Thursday, June 14, 2007

Sudan's Breathtaking Migration

No, not the Darfurians making the race for the Chadian border. This one is a positive story.

Scientists believe they have discovered the biggest migration of wild animals on Earth, with an aerial survey revealing vast herds of gazelle and antelope on the move in southern Sudan in a region which had been assumed to have been denuded of its wildlife by years of civil war.

They estimated the population of the white-eared kob - a chestnut coloured and medium-sized antelope - at about 800,000. Add to that other species including the topi and the Mongalla gazelle, and the total number of migratory animals is put at 1.3 million, approaching the scale of one of the world's greatest natural events, the Serengeti migration of wildebeest and zebra across east Africa.

"This could represent the biggest migration of large mammals on Earth," said Michael Fay, a field scientist with the WCS, who conducted the survey. "I have never seen wildlife in such numbers, not even when flying over the mass migrations of the Serengeti."

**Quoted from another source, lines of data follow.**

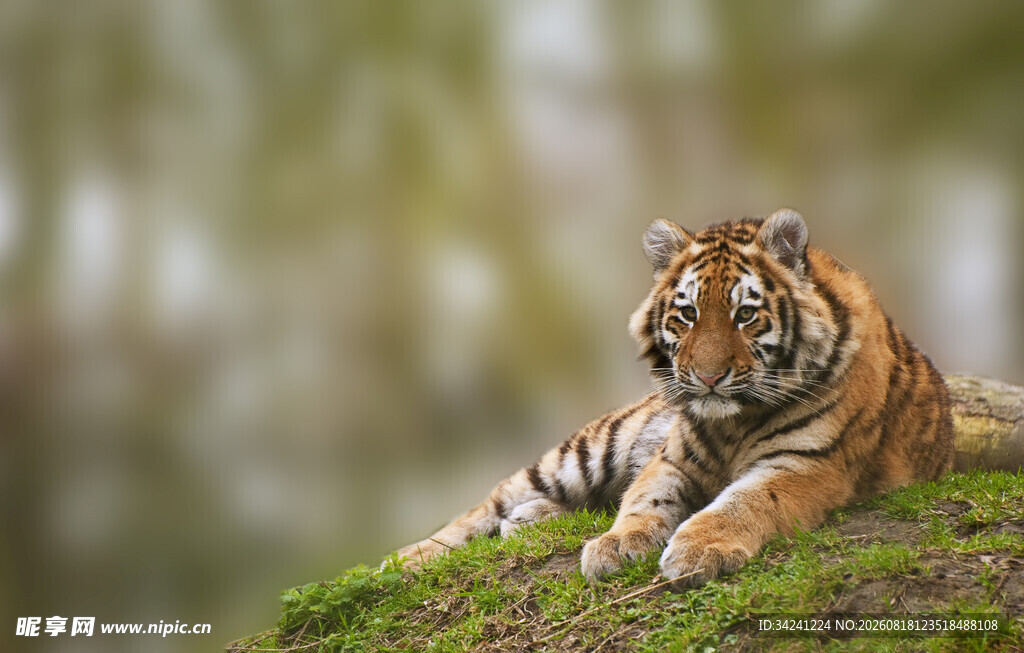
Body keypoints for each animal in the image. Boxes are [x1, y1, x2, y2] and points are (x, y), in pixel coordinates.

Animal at [394, 208, 953, 587]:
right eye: (687, 313)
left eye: (744, 314)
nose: (707, 377)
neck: (733, 420)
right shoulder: (671, 458)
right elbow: (644, 499)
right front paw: (618, 544)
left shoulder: (807, 464)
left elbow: (744, 501)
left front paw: (698, 550)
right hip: (589, 449)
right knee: (488, 503)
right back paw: (402, 559)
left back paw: (529, 520)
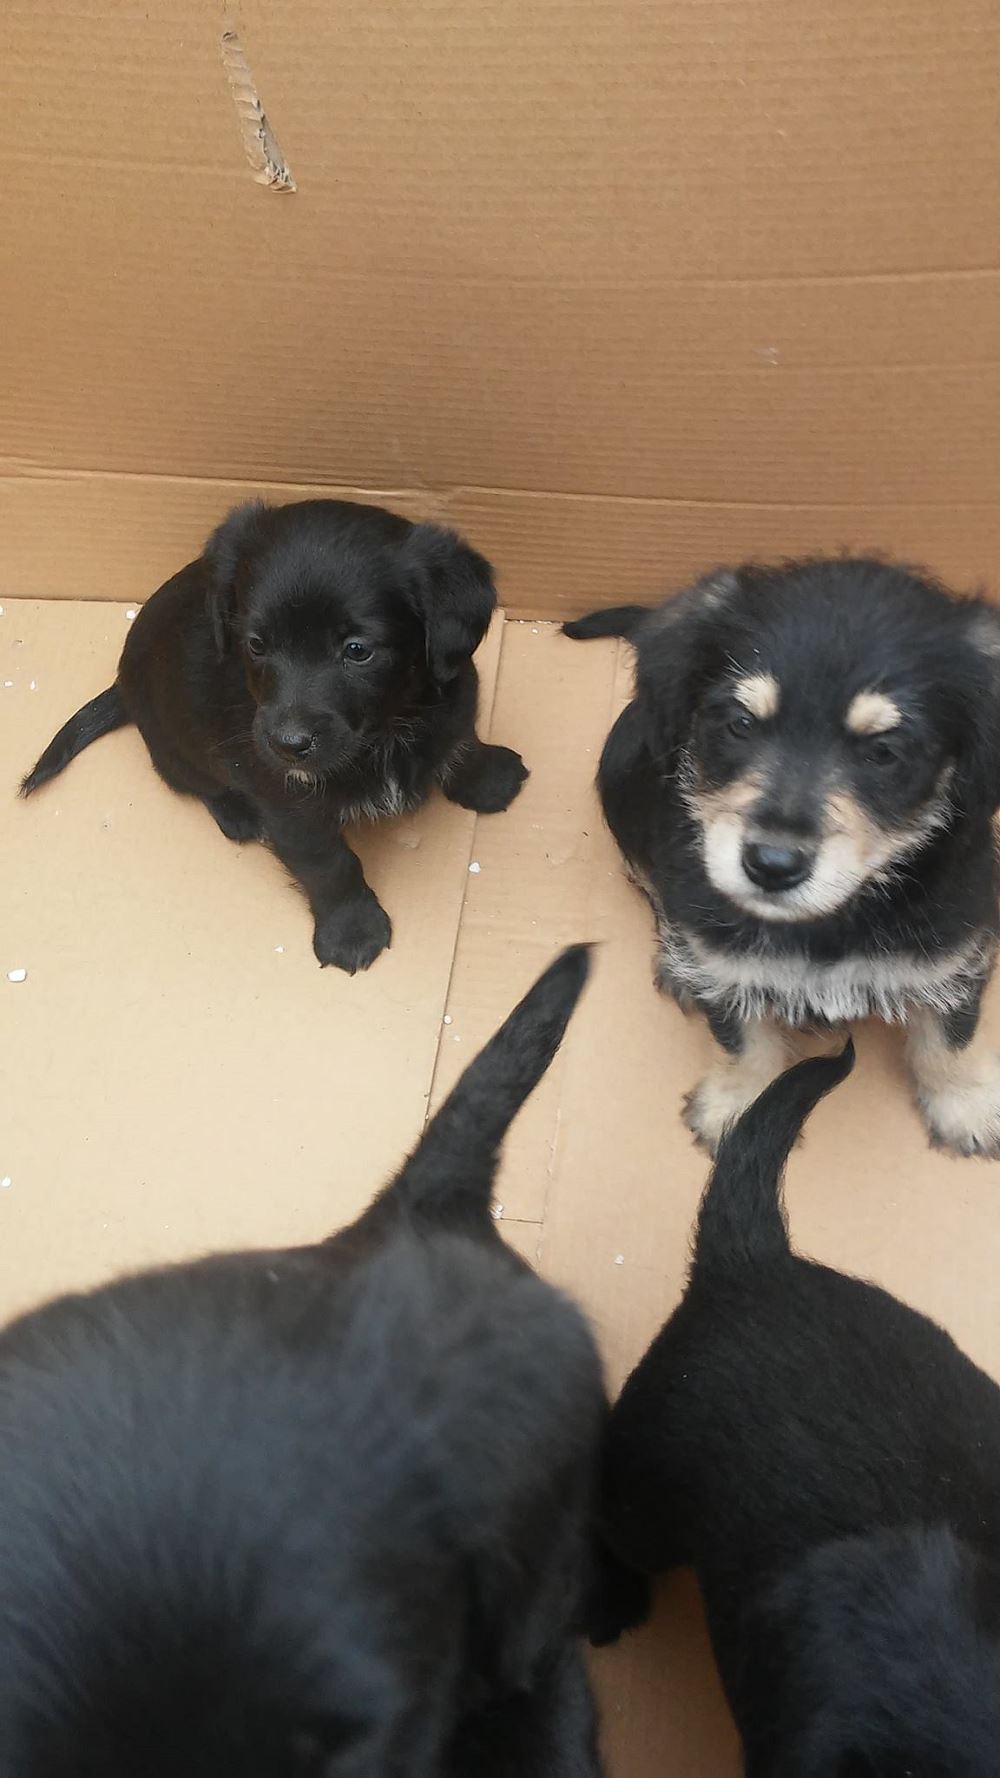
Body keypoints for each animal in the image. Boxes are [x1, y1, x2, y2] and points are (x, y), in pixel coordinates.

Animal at [21, 499, 529, 973]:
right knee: (194, 783)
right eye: (256, 644)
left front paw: (488, 777)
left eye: (357, 650)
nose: (288, 745)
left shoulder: (452, 704)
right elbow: (330, 865)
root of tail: (121, 686)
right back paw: (237, 813)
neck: (385, 731)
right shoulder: (290, 806)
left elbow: (461, 741)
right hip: (175, 748)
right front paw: (352, 930)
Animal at [565, 557, 1000, 1156]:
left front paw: (967, 1105)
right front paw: (739, 1108)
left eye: (884, 752)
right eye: (740, 723)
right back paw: (675, 962)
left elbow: (950, 1036)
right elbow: (742, 1042)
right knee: (652, 888)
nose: (771, 865)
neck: (829, 923)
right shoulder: (727, 970)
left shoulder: (953, 954)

In addition to the gigantic herds of kob, they produced estimates of 250,000 Mongalla gazelles, a small tan and hite antelope with a black stripe on its flank; 160,000 topi, or tiang, a horned antelope; as well as reedbuck and ostriches.
It always amazes how little we still know about the world. The world's largest migration of mammals on Earth and we are just now finding out about this?

Google Street Maps can give you pictures of every street in major cities, and capture an innocent girl in her underwear, but we have no idea about 1.3 million mammals making a massive migration? (Gotta love that alliteration.) Makes you wonder what else we don't know about.